En eski en sürekli ve en yaygın savaş kadının sosyal eşitsizliğinden ve çocukların adam yerine konmamasından kaynaklanmaktadır. Şu anda dünyadaki yaklaşık 1 milyar civarındaki ailenin büyük bir bölümünde bu iki sosyal eşitsizlikten doğan savaş aralıksız yaşanmaktadır.
Bu savaş kadınların erkeklerin ve çocukların günlük yaşamını cehenneme çevirmektedir.
Yazar bu devasa sorunu yalın bir dille görünür kılıyor. Sorunun şiddetin kimin tarafından ve ne şekilde uygulandığı değil şiddetin farklı kılıklarda her toplumda her yerde ve hiç ummadığımız ailelerde karşımıza çıktığını yaşanmış olaylardan hareketle anlatıyor.
İnsanın insan olma değerini hiçe sayan şiddet olaylarının büyük ölçüde erken çocukluk döneminde yaşadığımız veya tanık olduğumuz şiddet olaylarından kaynaklandığını örnekleriyle açıklıyor.

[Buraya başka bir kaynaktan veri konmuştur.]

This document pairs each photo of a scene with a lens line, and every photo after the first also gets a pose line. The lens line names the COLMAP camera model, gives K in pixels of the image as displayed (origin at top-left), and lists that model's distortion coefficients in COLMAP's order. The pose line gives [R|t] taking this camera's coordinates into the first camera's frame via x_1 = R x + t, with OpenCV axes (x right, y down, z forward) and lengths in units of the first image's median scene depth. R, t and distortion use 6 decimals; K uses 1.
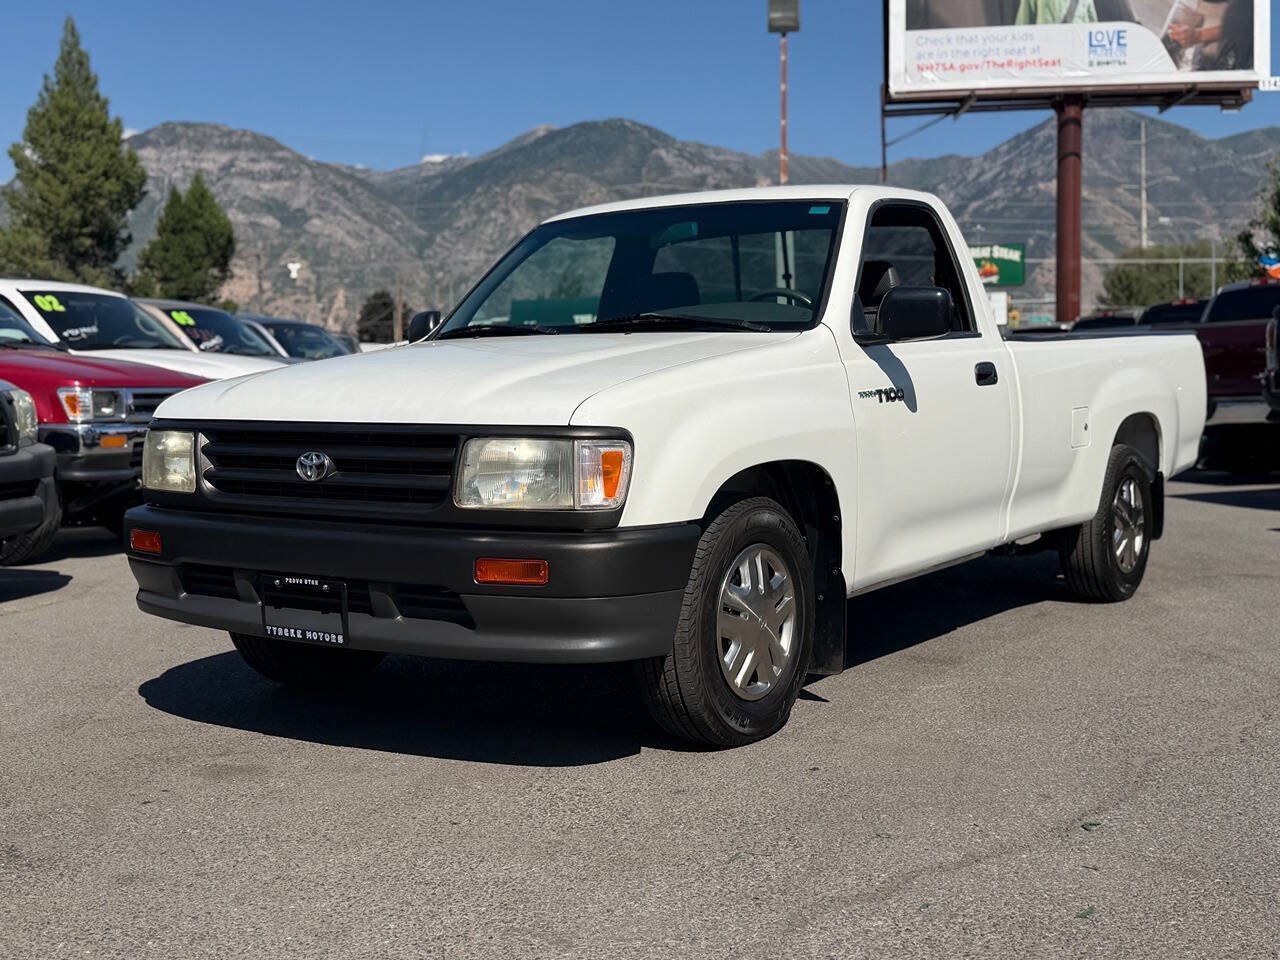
lens RADIAL K [[1520.3, 0, 634.3], [0, 1520.3, 481.2], [0, 0, 1]] dist [0.098443, 0.000000]
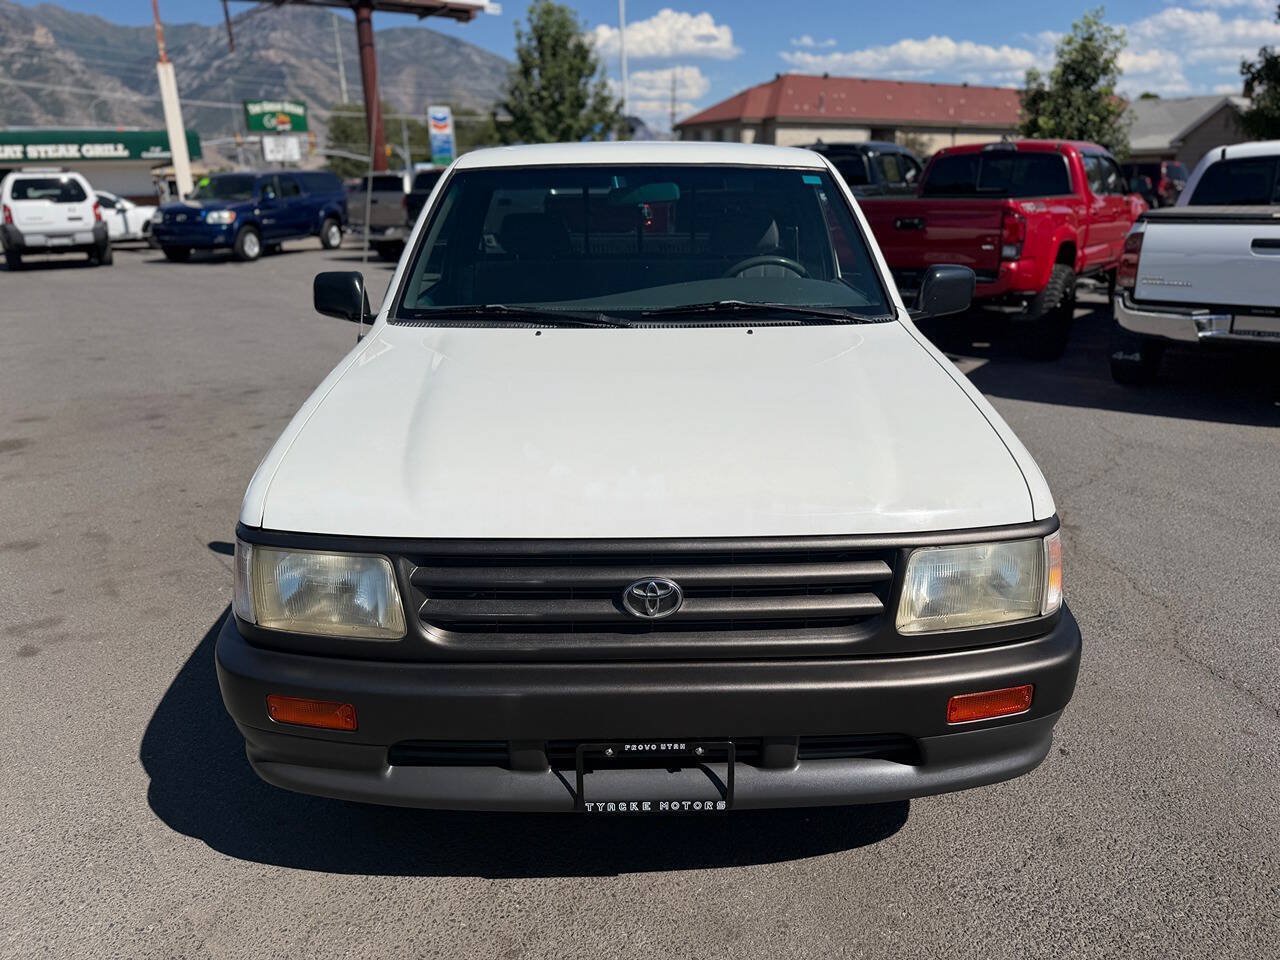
lens RADIAL K [[915.5, 0, 648.5], [0, 915.5, 485.5], [0, 0, 1]] dist [0.017483, -0.021933]
pose [[0.808774, -0.179497, 0.560058, -0.060601], [0.037422, 0.966063, 0.255581, -0.023619], [-0.586927, -0.185749, 0.788044, 0.089715]]
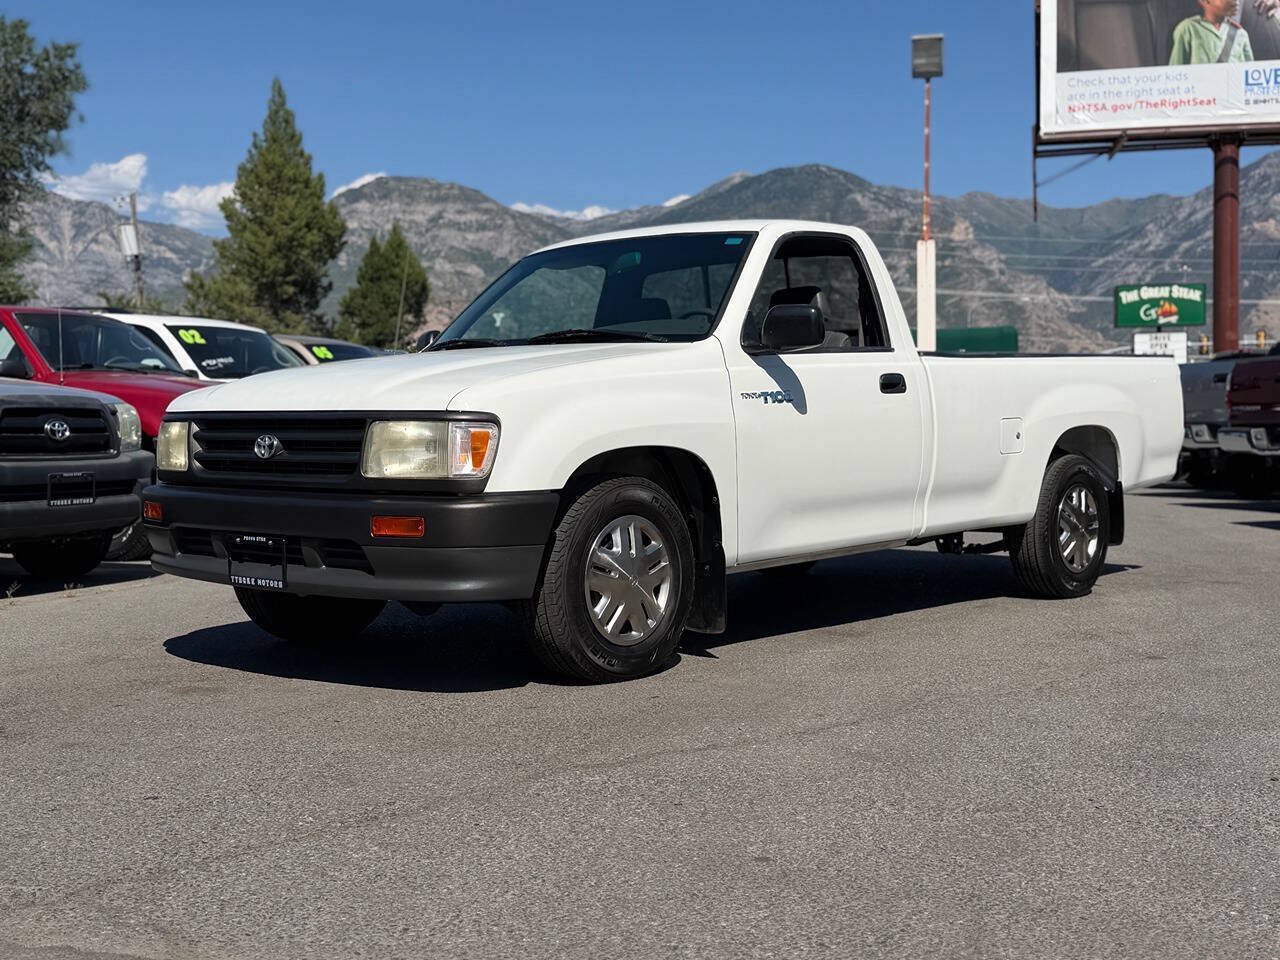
lens RADIAL K [[1520.3, 0, 653.2], [0, 1520.3, 485.6], [0, 0, 1]] dist [0.098443, 0.000000]
pose [[0.993227, 0.009744, -0.115778, 0.033307], [-0.012784, 0.999592, -0.025545, 0.006712], [0.115482, 0.026852, 0.992947, -0.026828]]
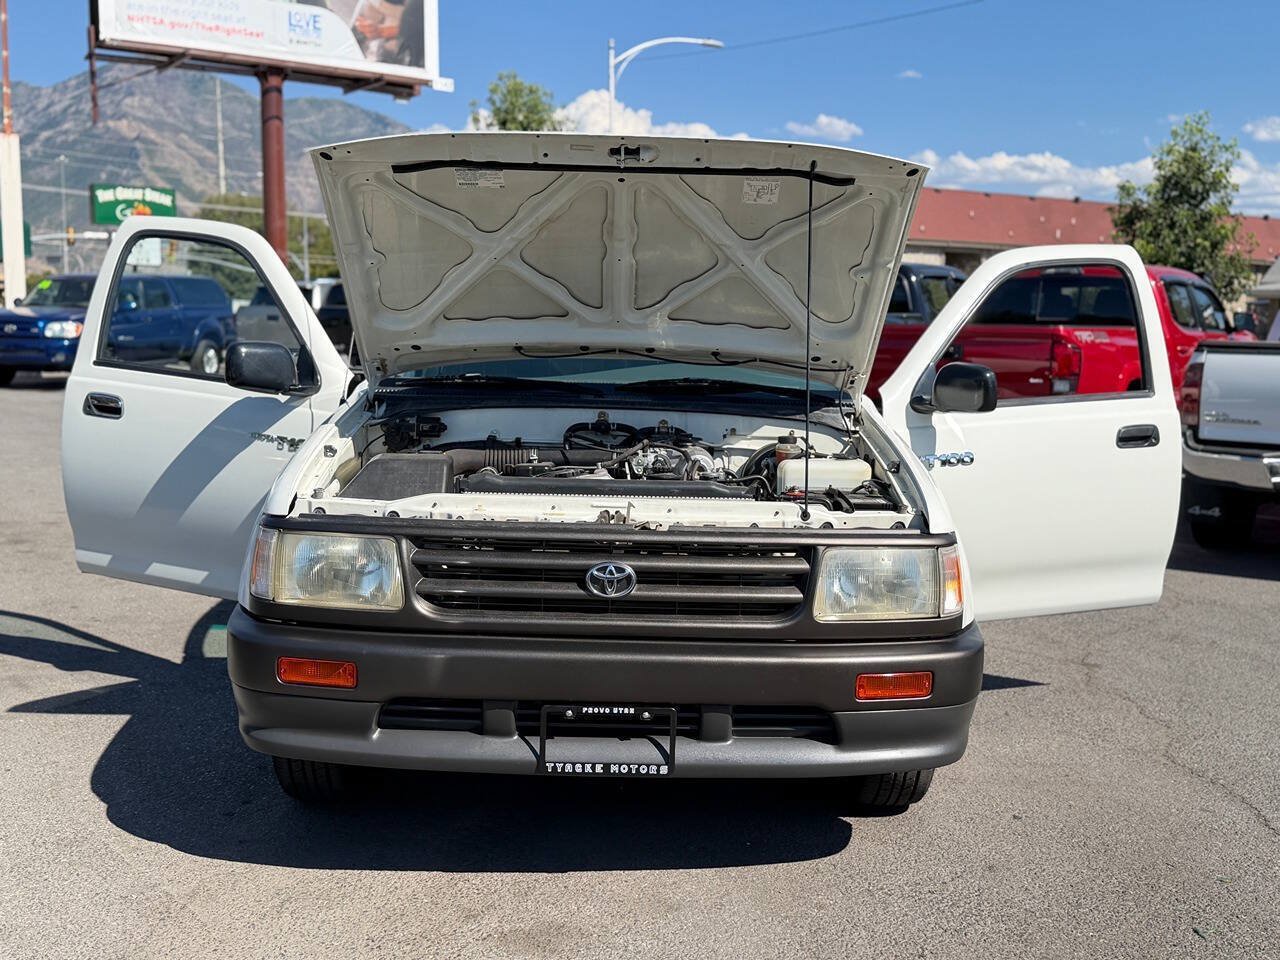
lens RADIAL K [[1360.4, 0, 646.5], [0, 1360.4, 476.5], [0, 0, 1]] dist [0.042902, 0.000000]
pose [[0.806027, -0.036913, 0.590727, -0.089022], [0.003682, 0.998347, 0.057360, -0.015533], [-0.591868, -0.044058, 0.804830, 0.047648]]
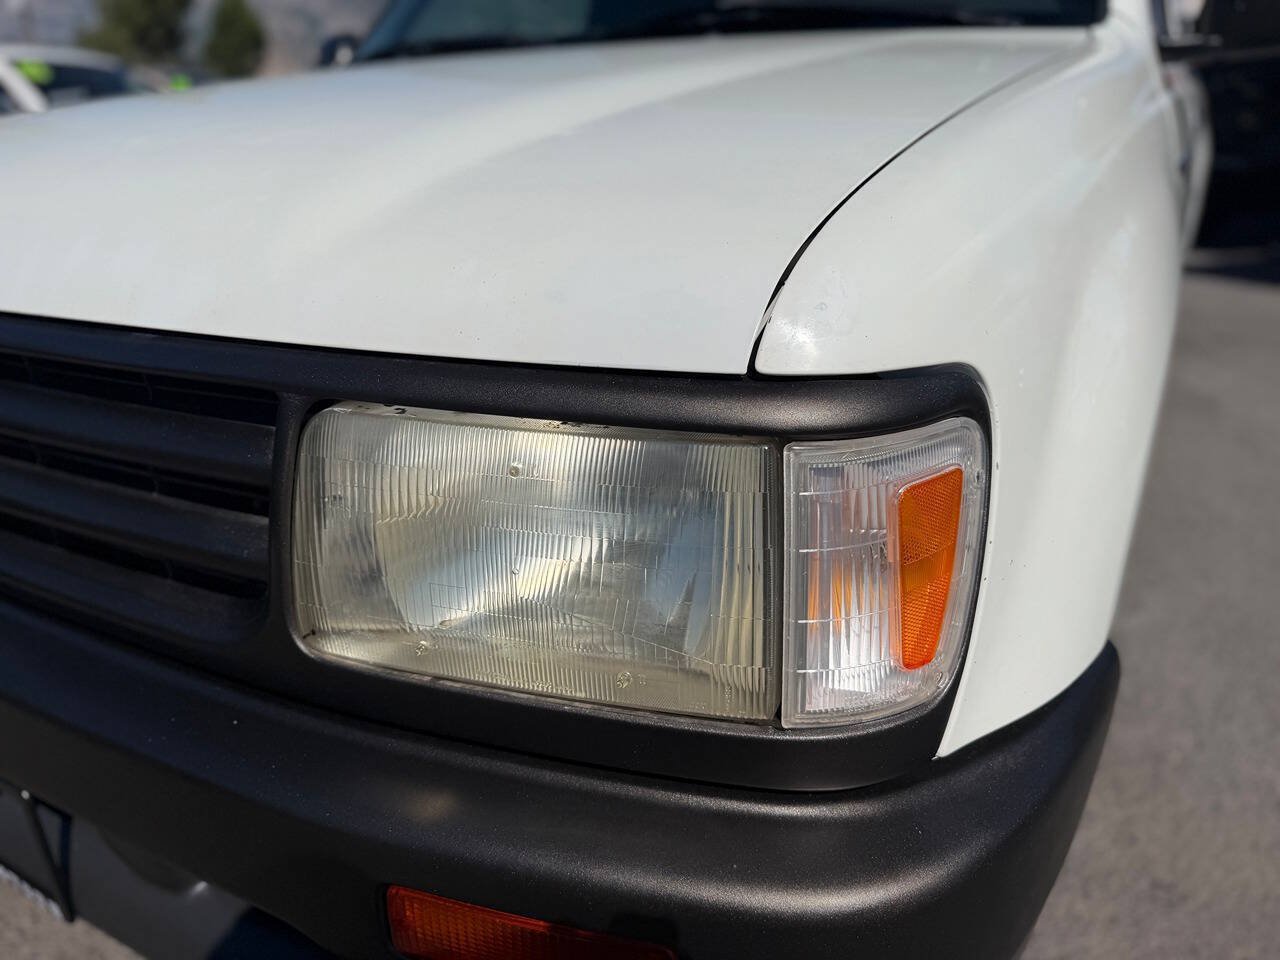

Aile içi şiddetin çocuklar üzerindeki tahribatını ele alan araştırma sonuçlarına yer veriyor. Şiddete maruz kalan çocuk ve kadınlara yardım etme yöntemlerine değiniyor.
Sorunu görünür kılmanın yanısıra Aileyi ''Zindandan Yuvaya'' dönüştürmek için yapılabilecek bireysel ve politik önlemlere değiniyor. Sorunu ve çözüm yollarını bu konuda örnek ülkelerden İsveç örneğiyle anlatmaya çalışıyor.
Bu nedenle kitabın başta şiddet yaşayan aileler olmak üzere bu konuda çalışan görevlilere ve politikacılara da bir ölçüde katkıda bulunacağına inanıyoruz.